Because of an undiagnosed genetic disease, called porphyria, 79-year-old Olivia has had to deal with sunburns and sun poisoning most of her life. As a result, she has experienced several bouts of skin cancer in the past few years.
Several years ago, Olivia was referred to Dr. Paul M. Parker of the Parker Center by her Mohs’ surgeon. Mohs’ micrographic surgery is a specialized dermatological procedure where the surgeon removes cancerous tissue and immediately evaluates the surrounding cells to be sure they have excised all the cancer cells. The surgeon continues to remove tissue and test this tissue until the area is clear. This procedure leaves patients with a defect in the skin that cannot be accurately estimated prior to surgery. It typically requires a plastic surgeon’s reconstruction skills to correct.
Olivia has undergone four Mohs’ procedures, with the most recent one completed in January. After her Mohs’ procedure Olivia came to Dr. Parker with a nickel-sized defect on the tip of her nose. Because of the size of the defect and the prominent placement, Olivia was very apprehensive about the results of her reconstructive surgery.
“I was so worried about the corrective surgery because it was right on my nose. I was really afraid of how I was going to look. Luckily, I had this type of surgery with Dr. Parker before, and I trusted him. I knew it would all be okay,” said Olivia.
Dr. Parker transferred a finger sized piece of skin and underlying tissue from the patient’s forehead as a “flap” to replace the tissue which was removed during the Mohs procedure. The flap was sutured to the nasal defect and the forehead donor site closed with sutures as well. With the flap attached in this manner, it allowed collateral circulation to grow from the surrounding nasal skin into the flaps over the next three weeks. Olivia was requested to be extremely careful during this time: no exertion, no lifting and because the surgery was on her nose, she couldn’t wear her glasses to read. Three weeks after the original procedure, Dr. Parker returned the patient to the operating room for a relatively brief surgery whereby the attachment of the flap between her nose and forehead were severed. Now both the forehead and nose looked normal. Once this surgery and recovery were complete, Olivia could not have been more pleased with the results.
“It looks fabulous.
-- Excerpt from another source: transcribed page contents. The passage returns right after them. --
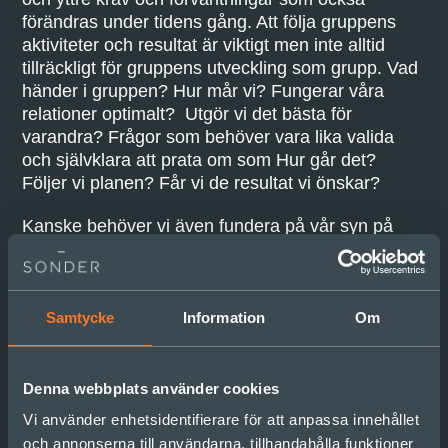
förändras under tidens gång. Att följa gruppens
aktiviteter och resultat är viktigt men inte alltid
tillräckligt för gruppens utveckling som grupp. Vad
händer i gruppen? Hur mår vi? Fungerar våra
relationer optimalt? Utgör vi det bästa för
varandra? Frågor som behöver vara lika valida
och självklara att prata om som Hur går det?
Följer vi planen? Får vi de resultat vi önskar?
Kanske behöver vi även fundera på vår syn på
grupper rent allmänt. Vilken tilltro till grupper har vi
egentligen? Vi kan ha tillit till individer var och en –
men litar vi verkligen på gruppen av individer? Tror
vi fullt och fast på att dessa kan fungera? När vi
Samtycke
Information
Om
inte gör det så finns risk att vi påverkar individerna
en och en för att få dem att ”göra rätt” i gruppen.
Men det ger oss inga trygga, effektiva och kreativa
Denna webbplats använder cookies
team i våra verksamheter. Och vi behöver
Vi använder enhetsidentifierare för att anpassa innehållet
fungerande team mer nu än någonsin tidigare. Då
och annonserna till användarna, tillhandahålla funktioner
No one would ever know that I had a nickel-sized hole in my nose. The slight scar on my forehead from the flap is covered with my bangs, so no one really sees that either. It’s unbelievable how good it looks! Dr. Parker did an absolutely wonderful job,” Olivia exclaimed.
While Olivia didn’t tell her friends or family she was having the procedure, her other doctors and their medical staffs knew. Both her family doctor and her orthopedic surgeon were very impressed with Dr. Parker’s reconstruction skills. Her pharmacist told her she has seen other Mohs’ patients from other surgeons, and Olivia’s results were simply amazing.
“I have known Dr. Parker for a long time, and I really trust him. He is the best at what he does, no doubt about it. I want other people to read my story so they won’t be as fearful as I was. It is important to follow your doctor’s instructions exactly. I think that’s why I healed so well,” Olivia stated.
At the Parker Center for Plastic Surgery, patients undergoing coordinated reconstruction surgery following their Mohs’ surgery will see Dr. Parker immediately afterwards for an evaluation. Dr. Parker finalizes the surgical plan during the visit, and reconstruction surgery is planned for later the same day or the following day.
Dr. Parker is a board certified plastic surgeon with over 20 years’ experience. His dedication to patient care, education and his success in creating the most natural looking results have given him a tremendous reputation as a plastic surgeon.